Restore a Gateway to Dignity



By MICHAEL KIMMELMAN
February 8, 2012

Quote:
It’s time to address the calamity that is Penn Station.

Nearly a half-century has passed since the destruction of the great 1910 station designed by Charles Follen McKim of McKim, Mead & White, a “monumental act of vandalism,” as an editorial in The New York Times called the demolition in 1963. It was replaced by Penn Plaza and Madison Square Garden, Modernist mediocrities, erected to serve real estate interests, with a new subterranean Penn Station entombed below.

Some 600,000 commuters, riding Amtrak, Long Island Rail Road and New Jersey Transit, now suffer Penn Station every day.

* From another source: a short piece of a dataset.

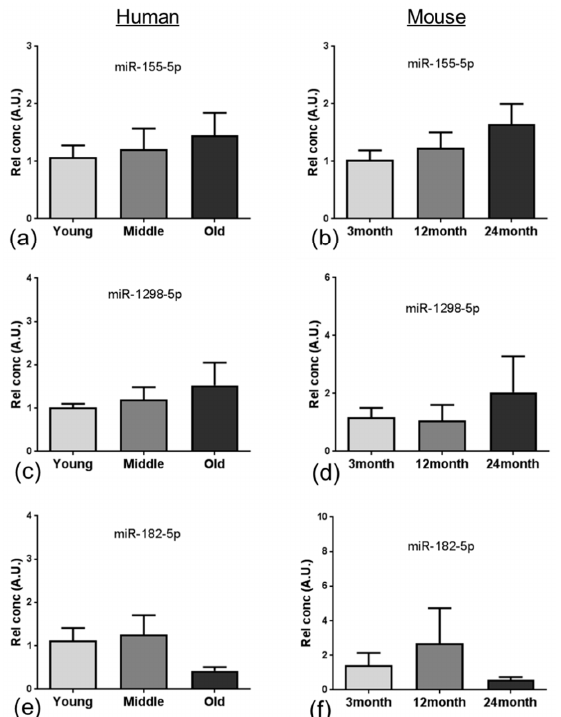
Figure 5. Investigation of protein expression by candidate genes identified in array analysis. ( a ) SLUG ( SNAI2 ) and ( b ) p53 ( TP53 ) immunolabelled a proportion of endothelial cell nuclei. ( c ) Immunoreactivity for RB1CC1 ( RB1CC1 ) was predominantly associated with the basement membrane of capillaries. ( d ) In addition to endothelial immunoreactivity, beclin-1 ( BECN1 ) cytoplasmic staining of pyramidal neurones (examples indicated by the open arrow) was present throughout the cortex (Figure 6d). Immunopositive staining of the BBB is indicated by the black arrow. Scale bar represents 50 μ m (a,b,c) or 100 μ m (d).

That makes it probably the busiest transit hub in the Western world, busier than Heathrow Airport in London, busier than Newark, La Guardia and Kennedy airports combined. To pass through Grand Central Terminal, one of New York’s exalted public spaces, is an ennobling experience, a gift. To commute via the bowels of Penn Station, just a few blocks away, is a humiliation.

...the only way to fix Penn properly is to move Madison Square Garden.

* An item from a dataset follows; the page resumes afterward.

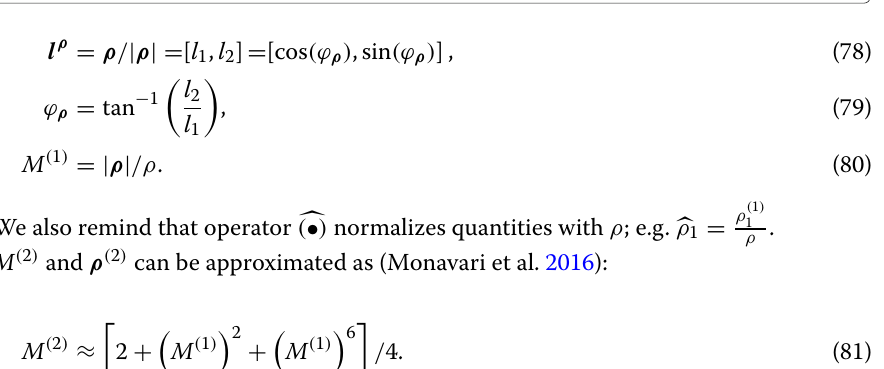
Fig. 14 Cross slip annihilation functions of ρ , ρ ( 2 ) 11 and ρ ( 2 ) 22 in CDD ( 2 ) for a DODF symmetric around edge ). For this symmetry angle M ( 1 ) = ρ 2 /ρ and M ( 2 ) = ρ 22 orientation ( ϕ ρ = π 2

Why? Because the open secret about the Moynihan plan is that Amtrak alone would move across Eighth Avenue. Long Island Rail Road, New Jersey Transit and the subways wouldn’t budge. And only 30,000 of those 600,000 people who use Penn Station each day take Amtrak, never mind all the subway riders passing through.

We have become a city too cynical about big change, resigned to the impossibility of unraveling bureaucratic entanglements, beholden to private interests, inured to commercialism and compromise.

We depend on developers to improve neighborhoods, and at the same time we waste unconscionable amounts of public money on architectural follies like the much-delayed World Trade Center PATH station, which is projected, even after ground zero is fully developed, to serve only perhaps 60,000 riders and whose exploding cost is already approaching $4 billion, a scandal still waiting to dawn on New Yorkers.


But demolishing the Javits Center also presents a possible solution to Penn Station. The thought is: Move Madison Square Garden to the southern end of the Javits site, at 34th Street and 11th Avenue. That is a prime location in what is hoped to become the busy intersection of a new Midtown South. The state, in conjunction with the city, would provide the Garden’s owners with a turnkey, or at least a very generous, deal: a new riverfront arena, partly financed by the substantial air rights gained in return for acquiring the Garden’s present site. The new arena, unlike the current Garden, would compete as an up-to-date sports and entertainment center with the one rising at Atlantic Yards in Brooklyn.